_ABOUT THIS TASK_: Beginning with the line that holds "фактура от направения" and finishing with the line that holds "ходившегося под контролем", repeat the listing exactly, leaving every picture out.

_RAW DATA_:
▬▬▬

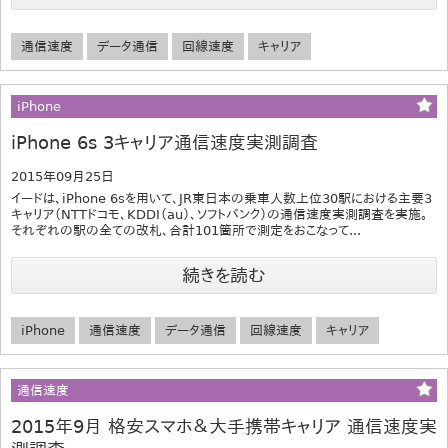
通信速度
データ通信
回線速度
キャリア
iPhone
iPhone 6s 3キャリア通信速度実測調査
2015年09月25日
イードは、iPhone 6sを用いて、JR東日本の乗車人数上位30駅における主要3
キャリア（NTTドコモ、KDDI（au）、ソフトバンク）の通信速度実測調査を実施。
それぞれの駅の全ての改札、合計101箇所で測定をおこなって...
続きを読む
iPhone
通信速度
データ通信
回線速度
キャリア
通信速度
2015年9月 格安スマホ＆大手携帯キャリア 通信速度実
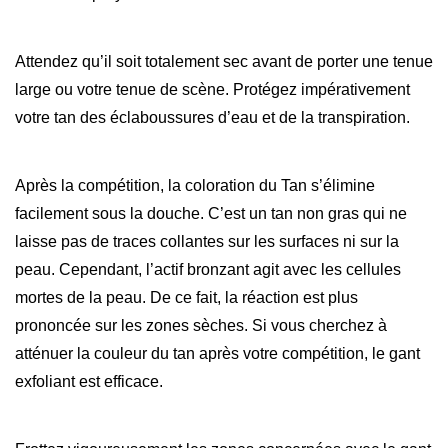
Attendez qu’il soit totalement sec avant de porter une tenue
large ou votre tenue de scène. Protégez impérativement
votre tan des éclaboussures d’eau et de la transpiration.
Après la compétition, la coloration du Tan s’élimine
facilement sous la douche. C’est un tan non gras qui ne
laisse pas de traces collantes sur les surfaces ni sur la
peau. Cependant, l’actif bronzant agit avec les cellules
mortes de la peau. De ce fait, la réaction est plus
prononcée sur les zones sèches. Si vous cherchez à
atténuer la couleur du tan après votre compétition, le gant
exfoliant est efficace.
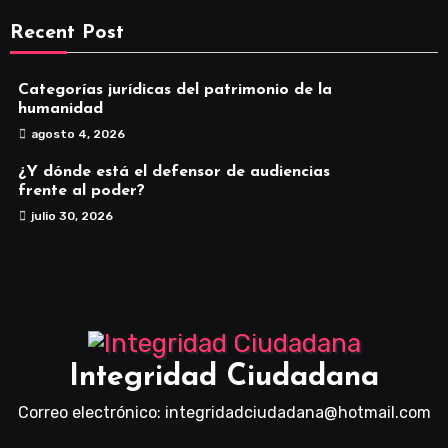
Recent Post
Categorías jurídicas del patrimonio de la
humanidad
agosto 4, 2026
¿Y dónde está el defensor de audiencias
frente al poder?
julio 30, 2026
Integridad Ciudadana
Correo electrónico: integridadciudadana@hotmail.com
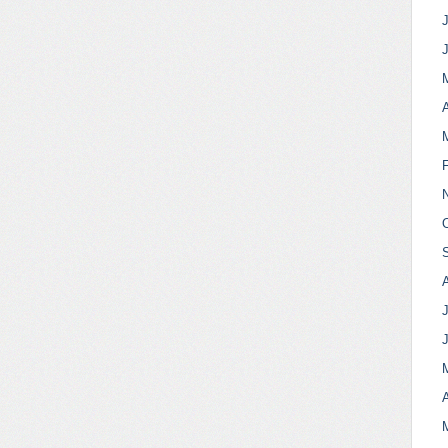
J
A
J
A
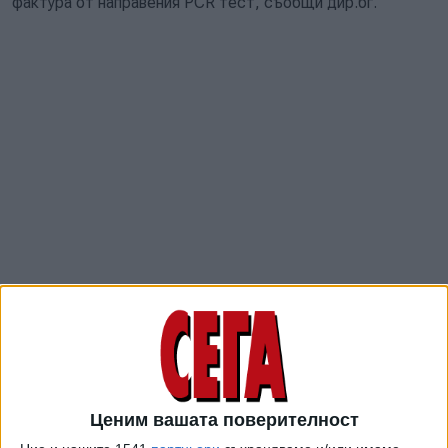
фактура от направения PCR тест, съобщи дир.бг.
До 31 август всички пътуващи към Гърция ще трябва да
попълват и електронни формуляри PLF (Passenger
Locator Form). Властите уточняват, че данните за
контакт в Гърция, който трябва да фигурират във
формуляра, се попълват най-късно предния ден преди
Ценим вашата поверителност
пристигането им в страната.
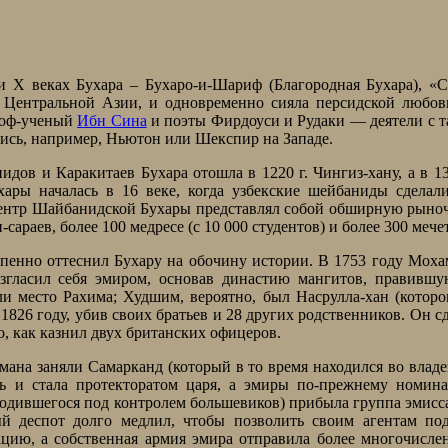
и X веках Бухара – Бухаро-и-Шариф (Благородная Бухара), «
е Центральной Азии, и одновременно сияла персидской любо
ософ-ученый
Ибн Сина
и поэты Фирдоуси и Рудаки — деятели с 
лись, например, Ньютон или Шекспир на Западе.
ов и Каракитаев Бухара отошла в 1220 г. Чингиз-хану, а в 13
ары началась в 16 веке, когда узбекские шейбаниды сделал
. Центр Шайбанидской Бухары представлял собой обширную рын
араев, более 100 медресе (с 10 000 студентов) и более 300 мече
пенно оттеснил Бухару на обочину истории. В 1753 году Мох
озгласил себя эмиром, основав династию мангитов, правивш
и место Рахима; Худшим, вероятно, был Насрулла-хан (которо
826 году, убив своих братьев и 28 других родственников. Он с
, как казнил двух британских офицеров.
мана заняли Самарканд (который в то время находился во влад
сь и стала протекторатом царя, а эмиры по-прежнему номин
ходившегося под контролем большевиков) прибыла группа эмисс
й деспот долго медлил, чтобы позволить своим агентам под
ацию, а собственная армия эмира отправила более многочисл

▬▬▬

_ANSWER BOX_:
фактура от направения PCR тест, съобщи дир.бг.
До 31 август всички пътуващи към Гърция ще трябва да
попълват и електронни формуляри PLF (Passenger
Locator Form). Властите уточняват, че данните за
контакт в Гърция, който трябва да фигурират във
формуляра, се попълват най-късно предния ден преди
Ценим вашата поверителност
пристигането им в страната.
и X веках Бухара – Бухаро-и-Шариф (Благородная Бухара), «
е Центральной Азии, и одновременно сияла персидской любо
ософ-ученый
Ибн Сина
и поэты Фирдоуси и Рудаки — деятели с 
лись, например, Ньютон или Шекспир на Западе.
ов и Каракитаев Бухара отошла в 1220 г. Чингиз-хану, а в 13
ары началась в 16 веке, когда узбекские шейбаниды сделал
. Центр Шайбанидской Бухары представлял собой обширную рын
араев, более 100 медресе (с 10 000 студентов) и более 300 мече
пенно оттеснил Бухару на обочину истории. В 1753 году Мох
озгласил себя эмиром, основав династию мангитов, правивш
и место Рахима; Худшим, вероятно, был Насрулла-хан (которо
826 году, убив своих братьев и 28 других родственников. Он с
, как казнил двух британских офицеров.
мана заняли Самарканд (который в то время находился во влад
сь и стала протекторатом царя, а эмиры по-прежнему номин
ходившегося под контролем большевиков) прибыла группа эмисс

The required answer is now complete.